I fatti sono quelli di una vera e propria escalation di violenza, con una rapina consumata e due tentativi di rapina messi a segno nel giro di poche ore. Bottiglie di vetro infrante, pugni, calci e persino una catena in plastica utilizzata come frusta sarebbero stati gli strumenti usati per intimidire e colpire giovani turisti provenienti da Sicilia, Lombardia e Campania.
Nel corso della rapina riuscita, oltre a 50 euro in contranti, i componenti del gruppo strapparono dal collo di una delle vittime una collanina d’oro del valore di circa 800 euro. Il giovane aggredito riportò lesioni giudicate guaribili in sette giorni.
Determinante per l’identificazione dei presunti responsabili è stato l’esame delle immagini di videosorveglianza della litoranea di Gallipoli chiusa al traffico. Le telecamere avrebbero immortalato il gruppo mentre si spostava lungo il percorso: in più occasioni, accortisi della presenza degli occhi elettronici, i giovani avrebbero alzato le magliette per coprirsi il volto, nel tentativo di eludere i controlli.

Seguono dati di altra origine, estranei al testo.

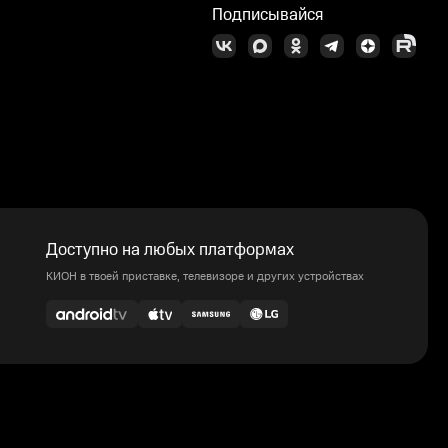
Подписывайся
Доступно на любых платформах
КИОН в твоей приставке, телевизоре и других устройствах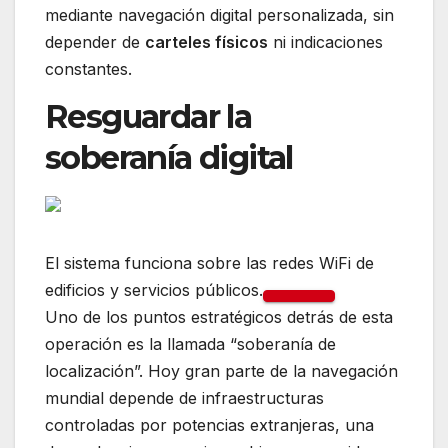
mediante navegación digital personalizada, sin
depender de
carteles físicos
ni indicaciones
constantes.
Resguardar la
soberanía digital
El sistema funciona sobre las redes WiFi de
edificios y servicios públicos.
Uno de los puntos estratégicos detrás de esta
operación es la llamada “soberanía de
localización”. Hoy gran parte de la navegación
mundial depende de infraestructuras
controladas por potencias extranjeras, una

Ma l’accortezza non è bastata, altri occhi elettronici gli hanno comunque ripresi mentre rientravano a casa.
Già nei mesi scorsi, su richiesta della Procura per i minorenni di Lecce, il gip aveva disposto una misura cautelare in un istituto penale per minorenni nei confronti di un 17enne residente in Toscana, ritenuto tra i principali autori delle aggressioni e già noto per episodi simili.
L’inchiesta, coordinata dalla Procura per i minorenni di Lecce e condotta dal Commissariato di Polizia di Gallipoli con il supporto delle Questure di Agrigento, Caserta e Varese, è ora alle battute finali. Con la chiusura delle indagini preliminari, la vicenda giudiziaria della baby gang di Baia Verde si avvia verso una nuova fase.